Lil Peep – Come Over When You’re Sober Pt. 2

15 novembre 2017. Un message tourne ce matin là un peu partout: « Lil Peep est mort ». Gustave Ahr, de son vrai nom, venait de déceder d’une overdose de Fentanyl à l’arrière de son tour bus, après un concert, 3 mois tout pile après la sortie de son premier album, Come Over When You’re Sober Pt.1. 21 ans, c’est jeune. Et même si quelques mois plus tard le décès d’XXXTentacion (et plus récemment celui de Mac Miller) ont rappelé que drogues, dépressions et train de vie stressant ne font pas bon ménage, le décès de Lil Peep était marquant pour de multiples raisons. Il y avait toute cette imagerie émo-gothique assumée pleinement, ces nombreuses références au suicide et à la dépression, mais surtout ce personnage. Pale, presque émacié, dont le sourire semblait couvrir une tristesse profonde, et qui posait sur un monde sombre un triste regard -aux pupilles souvent dilatées par diverses substances.

Dans la foulée du décès, de nombreux morceaux sont sortis à titre posthume. Lil Peep avait en effet plusieurs projets sur le feu, qu’il s’agisse d’EPs ou de collaborations déjà maquettées. On peut retenir entre autres 4 Gold Chains, produit par Clams Casino (un EP serait d’ailleurs en cours de production à partir des passages en studio de Peep et Clams), Spotlight, réalisé par le producteur d’EDM Marshmello, ou encore Sunlight On Your Skin, enregistré avec ILoveMakonnen. Le 15 octobre était annoncé la suite de Come Over When You’re Sober Pt.1, sobrement intitulée Come Over When You’re Sober Pt.2, et qu’on abrègera ici par COWYS2.

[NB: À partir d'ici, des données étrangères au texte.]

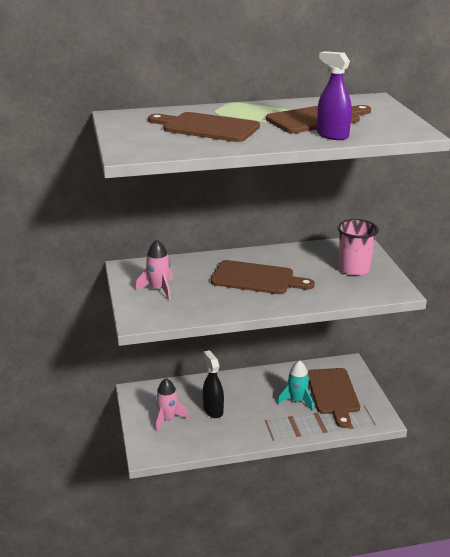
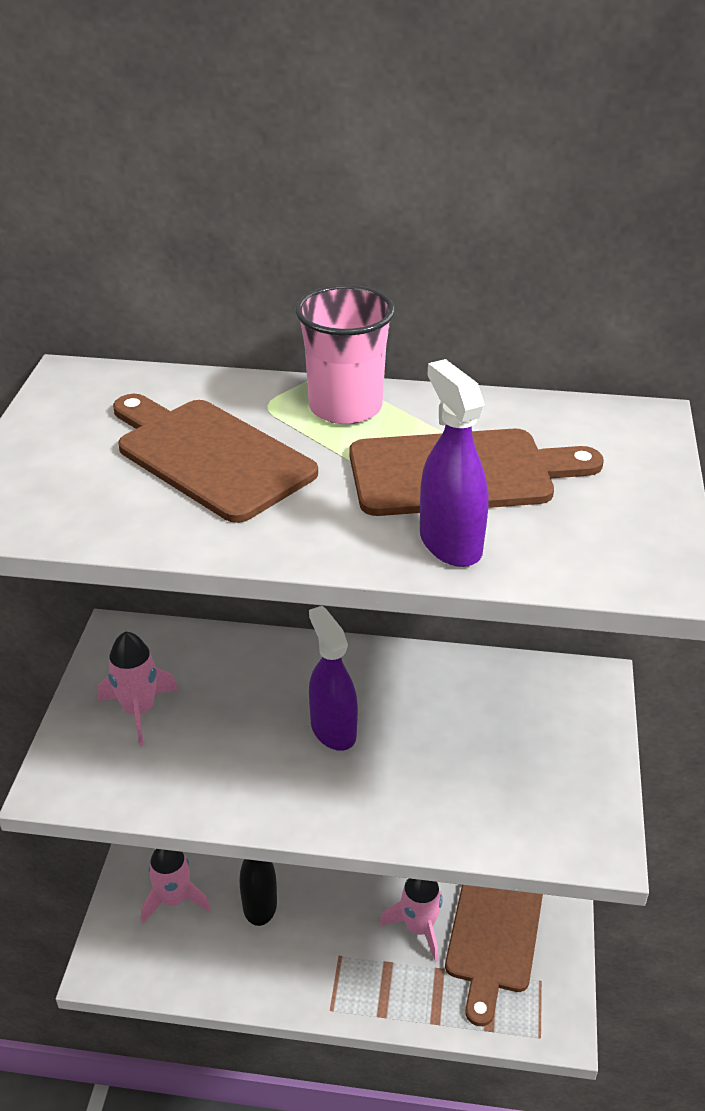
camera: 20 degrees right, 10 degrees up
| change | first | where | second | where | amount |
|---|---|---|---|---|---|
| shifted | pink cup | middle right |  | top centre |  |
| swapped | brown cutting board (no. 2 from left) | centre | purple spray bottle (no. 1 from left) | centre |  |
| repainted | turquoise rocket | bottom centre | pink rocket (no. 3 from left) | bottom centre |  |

Lourde tâche que de succéder à un album considéra par beaucoup comme étant le pinacle de la production soundcloud-rap américaine. L’album avait installé Lil Peep dans l’imaginaire collectif comme un nouveau Kurt Cobain, et son décès tragique n’a rien fait pour contredire cette affirmation du New York Times. Alors, est-ce que COWYS2 remplira les attentes des fans de la première heure ? Fera-t-il taire ceux qui considèrent Lil Peep comme une imposture ayant joué avec les codes d’un genre pour en faire un business ? Est-ce un bon album ?

Dans l’ordre : oui, probablement pas, et oui. COWYS2 est un bon album, un très bel album surtout. Les amateurs des premières mixtapes de Lil Peep avaient été quelque peu surpris du tournant relativement lisse qu’avait pris l’artiste à la sortie de COWYS1. Ici, Lil Peep fait ce qu’il a toujours su faire : raconter la dépression avec simplicité et honnêteté, sans autre filtre que l’autotune mis sur sa voix. Broken Smile (My All) nous plonge d’ailleurs immédiatement dans l’ambiance. Complainte dédiée à l’on ne sait quelle fille, ce morceau produit -comme la majorité de l’album- par Smokeasac voit Lil Peep brouiller encore plus la frontière entre rock alternatif et rap. Le refrain, chanté à gorge déployé, résonne comme un cri dans le vide, et les arpèges et riffs de guitare soutenus par les 808 nous rappellent que s’il en a emprunté l’esthétique, Lil Peep a toujours été avant tout un grand amateur d’alt-rock et d’emo-rock. Ça se ressent dans la musique comme dans les thématiques. La difficulté d’être accepté par le monde et par les autres, la solitude, la drogue, et cette sensation de marcher au plus près de la falaise et d’être à l’aise au plus proche de la mort.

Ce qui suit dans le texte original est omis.